• Work instructions
Search the entries below. Return every line that has "evaluation" in it.

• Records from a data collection
===============
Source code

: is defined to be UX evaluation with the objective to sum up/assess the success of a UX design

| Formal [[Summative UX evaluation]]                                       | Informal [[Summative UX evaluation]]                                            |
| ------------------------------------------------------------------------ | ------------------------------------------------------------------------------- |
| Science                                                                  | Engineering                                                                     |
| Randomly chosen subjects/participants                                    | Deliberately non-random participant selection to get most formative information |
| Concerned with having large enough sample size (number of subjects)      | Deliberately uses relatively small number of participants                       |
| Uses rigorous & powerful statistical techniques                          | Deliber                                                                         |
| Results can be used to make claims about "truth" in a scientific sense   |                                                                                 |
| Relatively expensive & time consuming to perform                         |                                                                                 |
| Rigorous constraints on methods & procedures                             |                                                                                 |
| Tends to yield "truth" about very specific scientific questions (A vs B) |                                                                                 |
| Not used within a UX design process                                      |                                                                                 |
===============
• Answer to the exercise
: is defined to be UX evaluation with the objective to sum up/assess the success of a UX design
| Formal [[Summative UX evaluation]]                                       | Informal [[Summative UX evaluation]]                                            |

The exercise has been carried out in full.